Les musiciens de La Caravane passe inoculent un peu de chaos par le seul fait d’instruments rares et venus d’ailleurs ou de chansons empruntant à des traditions en voie de disparition (chants de mariage d’ex-Yougoslavie par exemple), devenant un objet protéiforme s’inscrivant dans les contours d’une musique qu’on appela jadis world music. Entre un imaginaire fait de veillées au pied d’une roulotte, la modernité du phrasé parfois rappé et voyages sonores par procuration, Nomadic spirit fournit une entêtante bouffée d’air frais.

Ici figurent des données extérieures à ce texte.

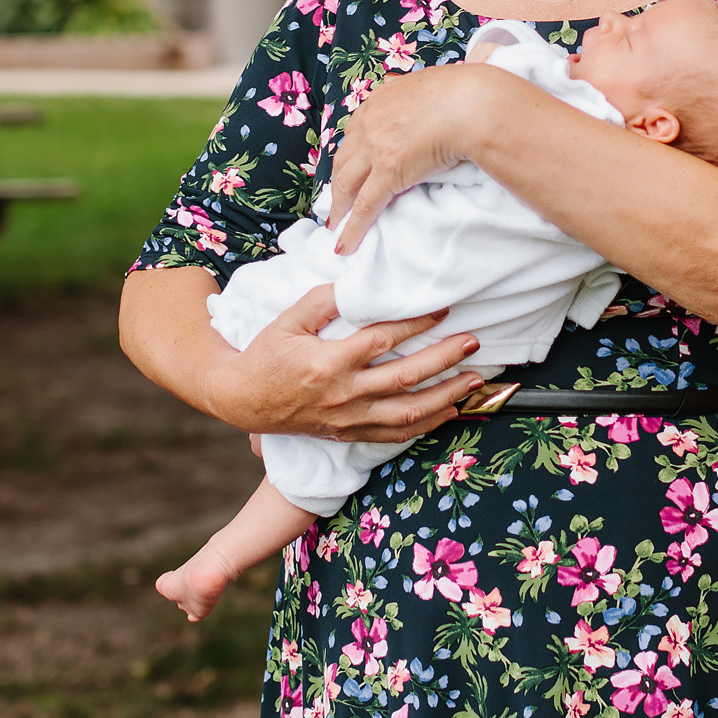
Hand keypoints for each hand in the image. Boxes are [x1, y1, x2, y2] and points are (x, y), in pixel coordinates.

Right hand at [204, 284, 483, 441]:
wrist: (243, 399)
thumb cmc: (266, 354)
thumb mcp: (287, 320)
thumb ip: (322, 301)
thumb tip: (358, 283)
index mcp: (326, 363)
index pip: (381, 341)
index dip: (415, 325)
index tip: (443, 311)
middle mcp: (342, 394)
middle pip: (404, 378)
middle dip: (443, 361)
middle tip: (473, 343)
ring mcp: (348, 418)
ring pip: (407, 413)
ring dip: (445, 397)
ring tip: (474, 380)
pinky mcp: (349, 433)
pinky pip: (395, 434)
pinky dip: (426, 425)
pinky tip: (450, 411)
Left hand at [328, 64, 514, 252]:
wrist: (474, 104)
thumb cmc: (464, 93)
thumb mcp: (429, 84)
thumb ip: (414, 92)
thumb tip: (413, 92)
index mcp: (380, 100)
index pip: (355, 132)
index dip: (350, 154)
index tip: (348, 167)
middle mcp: (370, 122)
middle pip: (344, 159)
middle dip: (338, 181)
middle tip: (336, 199)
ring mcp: (376, 147)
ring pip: (346, 184)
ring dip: (339, 206)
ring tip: (336, 223)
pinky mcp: (388, 171)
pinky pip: (365, 206)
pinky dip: (353, 228)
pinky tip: (346, 244)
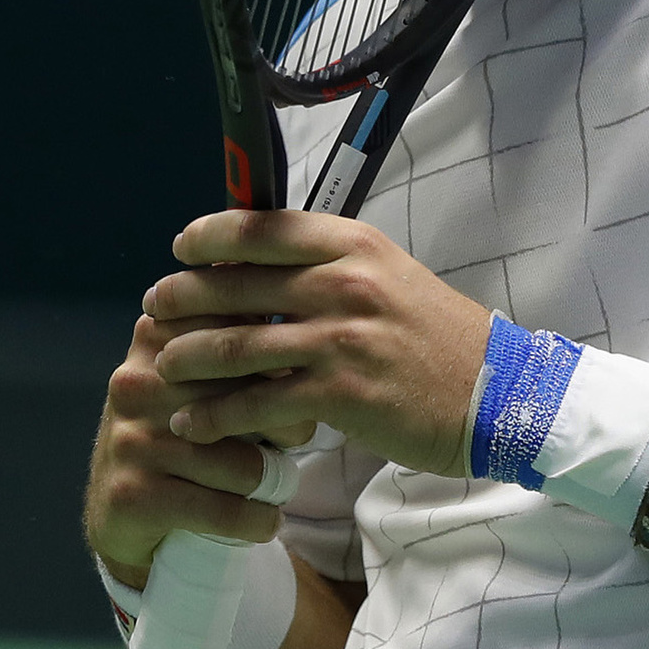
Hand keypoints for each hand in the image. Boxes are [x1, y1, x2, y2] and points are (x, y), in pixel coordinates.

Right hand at [84, 310, 313, 590]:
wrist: (120, 506)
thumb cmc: (182, 424)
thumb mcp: (200, 369)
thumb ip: (242, 329)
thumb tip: (318, 306)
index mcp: (160, 334)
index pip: (240, 331)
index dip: (283, 358)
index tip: (304, 376)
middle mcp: (140, 379)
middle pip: (247, 396)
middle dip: (287, 420)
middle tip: (301, 434)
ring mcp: (132, 436)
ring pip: (242, 462)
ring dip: (273, 480)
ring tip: (280, 482)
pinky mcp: (133, 493)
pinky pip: (221, 508)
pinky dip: (255, 520)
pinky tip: (265, 520)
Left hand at [144, 210, 490, 478]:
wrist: (493, 391)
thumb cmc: (436, 336)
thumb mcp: (388, 277)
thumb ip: (331, 267)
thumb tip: (265, 266)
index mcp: (355, 244)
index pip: (264, 226)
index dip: (211, 235)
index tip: (182, 248)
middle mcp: (345, 282)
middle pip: (239, 283)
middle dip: (184, 297)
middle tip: (155, 308)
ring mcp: (341, 338)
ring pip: (239, 344)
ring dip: (187, 357)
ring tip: (161, 366)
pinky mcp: (339, 394)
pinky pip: (258, 403)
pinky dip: (216, 414)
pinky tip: (191, 422)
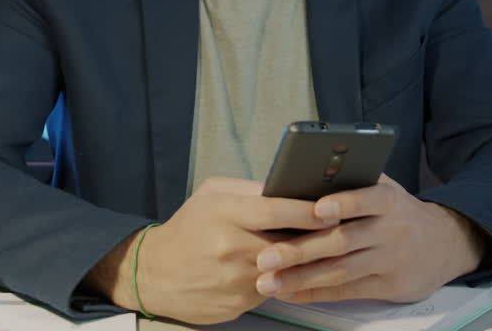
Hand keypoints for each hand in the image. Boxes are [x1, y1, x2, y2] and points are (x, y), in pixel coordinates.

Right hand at [87, 177, 337, 323]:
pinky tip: (286, 270)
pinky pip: (273, 290)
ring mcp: (235, 279)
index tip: (333, 207)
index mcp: (225, 212)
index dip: (309, 210)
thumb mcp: (210, 195)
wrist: (152, 274)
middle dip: (316, 237)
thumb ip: (248, 189)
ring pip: (285, 270)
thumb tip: (288, 187)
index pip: (277, 210)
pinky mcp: (238, 303)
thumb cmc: (187, 228)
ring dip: (302, 261)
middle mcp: (231, 246)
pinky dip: (282, 280)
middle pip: (289, 243)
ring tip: (317, 250)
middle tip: (339, 230)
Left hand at [252, 174, 486, 303]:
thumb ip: (353, 182)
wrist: (445, 243)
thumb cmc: (397, 211)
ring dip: (301, 278)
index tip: (317, 208)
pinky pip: (347, 291)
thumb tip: (304, 173)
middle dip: (301, 250)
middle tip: (266, 256)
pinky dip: (315, 293)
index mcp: (389, 200)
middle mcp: (391, 230)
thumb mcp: (385, 188)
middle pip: (342, 241)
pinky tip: (290, 293)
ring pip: (340, 271)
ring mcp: (390, 261)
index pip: (367, 199)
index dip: (343, 203)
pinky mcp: (388, 286)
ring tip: (268, 281)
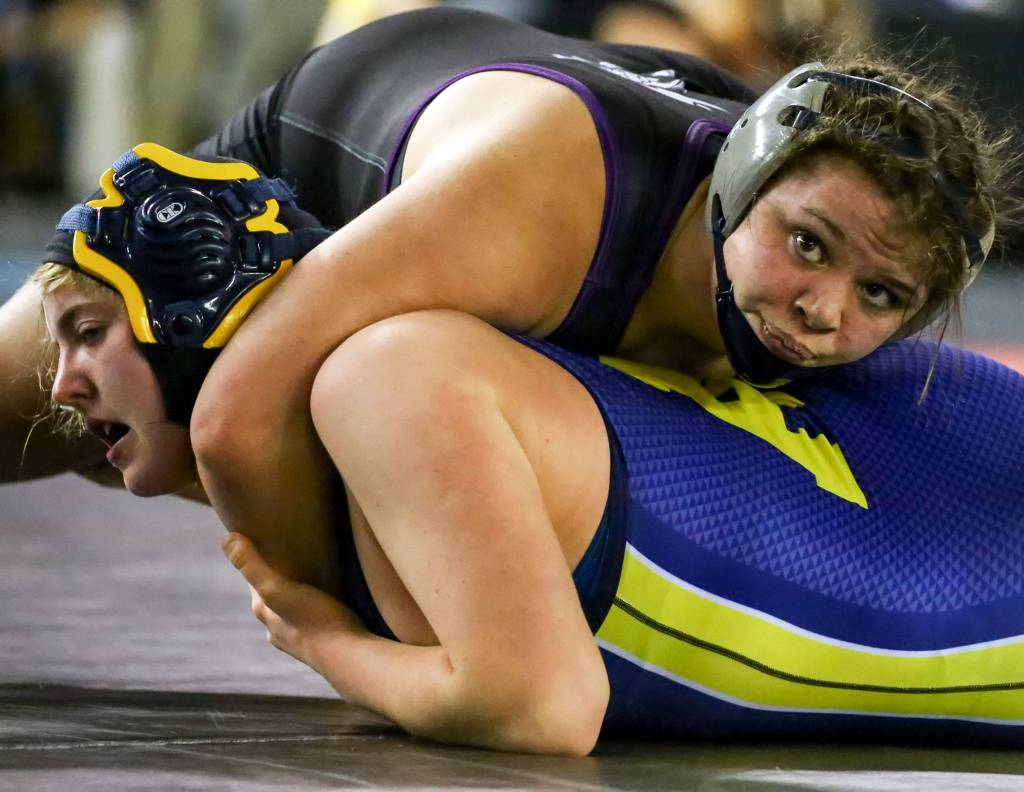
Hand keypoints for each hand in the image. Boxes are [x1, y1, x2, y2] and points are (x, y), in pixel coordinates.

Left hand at [223, 532, 366, 667]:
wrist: (350, 658)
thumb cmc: (314, 621)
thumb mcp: (278, 588)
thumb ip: (253, 566)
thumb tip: (226, 539)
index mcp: (264, 612)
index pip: (255, 580)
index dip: (261, 559)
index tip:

Car lorsque La Caravane passe et entre en ville, derrière elle un flot d’images se succèdent, fantasmées et poétiques. « Valse manouche » (un des bien-nommés morceaux de l’album), mélodies d’Orient et d’ailleurs ou textes bondissant de mots en mots avec espièglerie sont autant de sorts capables de transformer l’honnête badaud, prudent et raisonnable, en aventurier menant la vie de bohème, baluchon sur le dos, jeté à travers les grands chemins, enfant de la pluie et du vent. Cependant, ce qui caractérise cette sorcellerie, c’est son absence de morale. En effet, si certains choisissent l’errance comme mode de vie ou rêvent de caravanes mythiques rejoignant des oasis miraculeux perdus dans les déserts, d’autres sont condamnés à l’exil et fuient le malheur.
Dans notre société où la sédentarité est une norme puissante, sans ostensiblement faire de politique et sans aucune revendication particulière, célébrer le nomadisme constitue déjà en soit un sacré pas de côté.